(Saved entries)
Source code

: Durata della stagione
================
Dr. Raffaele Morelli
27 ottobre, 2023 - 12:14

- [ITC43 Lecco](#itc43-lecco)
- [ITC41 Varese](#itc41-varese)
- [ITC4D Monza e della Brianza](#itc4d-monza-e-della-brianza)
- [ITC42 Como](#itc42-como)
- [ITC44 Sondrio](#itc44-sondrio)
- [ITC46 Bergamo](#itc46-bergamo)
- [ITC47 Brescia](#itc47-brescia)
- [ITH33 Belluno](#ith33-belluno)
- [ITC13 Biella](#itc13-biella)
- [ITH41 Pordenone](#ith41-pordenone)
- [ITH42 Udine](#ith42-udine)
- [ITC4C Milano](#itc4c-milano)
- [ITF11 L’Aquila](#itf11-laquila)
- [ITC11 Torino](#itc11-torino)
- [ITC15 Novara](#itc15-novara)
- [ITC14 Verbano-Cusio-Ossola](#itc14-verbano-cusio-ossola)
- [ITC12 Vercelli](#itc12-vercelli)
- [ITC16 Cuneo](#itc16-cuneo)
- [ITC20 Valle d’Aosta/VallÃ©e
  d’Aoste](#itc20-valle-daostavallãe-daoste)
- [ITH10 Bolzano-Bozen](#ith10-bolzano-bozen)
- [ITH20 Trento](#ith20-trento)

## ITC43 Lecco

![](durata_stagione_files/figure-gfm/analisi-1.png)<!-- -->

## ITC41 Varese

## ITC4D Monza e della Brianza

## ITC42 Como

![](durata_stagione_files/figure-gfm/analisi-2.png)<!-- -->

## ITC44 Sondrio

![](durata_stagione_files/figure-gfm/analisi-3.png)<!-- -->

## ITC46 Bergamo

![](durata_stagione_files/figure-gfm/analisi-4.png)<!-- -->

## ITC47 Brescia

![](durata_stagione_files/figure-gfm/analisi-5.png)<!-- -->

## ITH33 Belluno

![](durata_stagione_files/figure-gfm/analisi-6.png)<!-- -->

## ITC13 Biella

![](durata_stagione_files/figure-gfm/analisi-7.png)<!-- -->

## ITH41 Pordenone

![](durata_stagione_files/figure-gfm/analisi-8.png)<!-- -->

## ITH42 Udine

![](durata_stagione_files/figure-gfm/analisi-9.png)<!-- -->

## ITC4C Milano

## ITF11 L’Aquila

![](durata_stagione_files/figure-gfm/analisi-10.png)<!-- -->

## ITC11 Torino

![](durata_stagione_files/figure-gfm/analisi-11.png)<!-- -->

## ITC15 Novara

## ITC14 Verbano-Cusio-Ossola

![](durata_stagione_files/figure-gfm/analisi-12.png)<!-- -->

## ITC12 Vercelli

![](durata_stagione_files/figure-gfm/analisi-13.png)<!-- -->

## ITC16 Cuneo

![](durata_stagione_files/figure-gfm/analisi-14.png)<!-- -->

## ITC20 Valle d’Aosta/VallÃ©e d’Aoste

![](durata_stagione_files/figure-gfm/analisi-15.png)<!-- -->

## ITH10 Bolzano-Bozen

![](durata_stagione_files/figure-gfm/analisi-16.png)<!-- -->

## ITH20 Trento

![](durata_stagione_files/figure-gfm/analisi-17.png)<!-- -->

## WRITTEN TASK:
Once more, write out all of the entries above exactly.

## RESPONSE TO THE EXERCISE:
Source code

: Durata della stagione
================
Dr. Raffaele Morelli
27 ottobre, 2023 - 12:14

- [ITC43 Lecco](#itc43-lecco)
- [ITC41 Varese](#itc41-varese)
- [ITC4D Monza e della Brianza](#itc4d-monza-e-della-brianza)
- [ITC42 Como](#itc42-como)
- [ITC44 Sondrio](#itc44-sondrio)
- [ITC46 Bergamo](#itc46-bergamo)
- [ITC47 Brescia](#itc47-brescia)
- [ITH33 Belluno](#ith33-belluno)
- [ITC13 Biella](#itc13-biella)
- [ITH41 Pordenone](#ith41-pordenone)
- [ITH42 Udine](#ith42-udine)
- [ITC4C Milano](#itc4c-milano)
- [ITF11 L’Aquila](#itf11-laquila)
- [ITC11 Torino](#itc11-torino)
- [ITC15 Novara](#itc15-novara)
- [ITC14 Verbano-Cusio-Ossola](#itc14-verbano-cusio-ossola)
- [ITC12 Vercelli](#itc12-vercelli)
- [ITC16 Cuneo](#itc16-cuneo)
- [ITC20 Valle d’Aosta/VallÃ©e
  d’Aoste](#itc20-valle-daostavallãe-daoste)
- [ITH10 Bolzano-Bozen](#ith10-bolzano-bozen)
- [ITH20 Trento](#ith20-trento)

## ITC43 Lecco

![](durata_stagione_files/figure-gfm/analisi-1.png)<!-- -->

## ITC41 Varese

## ITC4D Monza e della Brianza

## ITC42 Como

![](durata_stagione_files/figure-gfm/analisi-2.png)<!-- -->

## ITC44 Sondrio

![](durata_stagione_files/figure-gfm/analisi-3.png)<!-- -->

## ITC46 Bergamo

![](durata_stagione_files/figure-gfm/analisi-4.png)<!-- -->

## ITC47 Brescia

![](durata_stagione_files/figure-gfm/analisi-5.png)<!-- -->

## ITH33 Belluno

![](durata_stagione_files/figure-gfm/analisi-6.png)<!-- -->

## ITC13 Biella

![](durata_stagione_files/figure-gfm/analisi-7.png)<!-- -->

## ITH41 Pordenone

![](durata_stagione_files/figure-gfm/analisi-8.png)<!-- -->

## ITH42 Udine

![](durata_stagione_files/figure-gfm/analisi-9.png)<!-- -->

## ITC4C Milano

## ITF11 L’Aquila

![](durata_stagione_files/figure-gfm/analisi-10.png)<!-- -->

## ITC11 Torino

![](durata_stagione_files/figure-gfm/analisi-11.png)<!-- -->

## ITC15 Novara

## ITC14 Verbano-Cusio-Ossola

![](durata_stagione_files/figure-gfm/analisi-12.png)<!-- -->

## ITC12 Vercelli

![](durata_stagione_files/figure-gfm/analisi-13.png)<!-- -->

## ITC16 Cuneo

![](durata_stagione_files/figure-gfm/analisi-14.png)<!-- -->

## ITC20 Valle d’Aosta/VallÃ©e d’Aoste

![](durata_stagione_files/figure-gfm/analisi-15.png)<!-- -->

## ITH10 Bolzano-Bozen

![](durata_stagione_files/figure-gfm/analisi-16.png)<!-- -->

## ITH20 Trento

![](durata_stagione_files/figure-gfm/analisi-17.png)<!-- -->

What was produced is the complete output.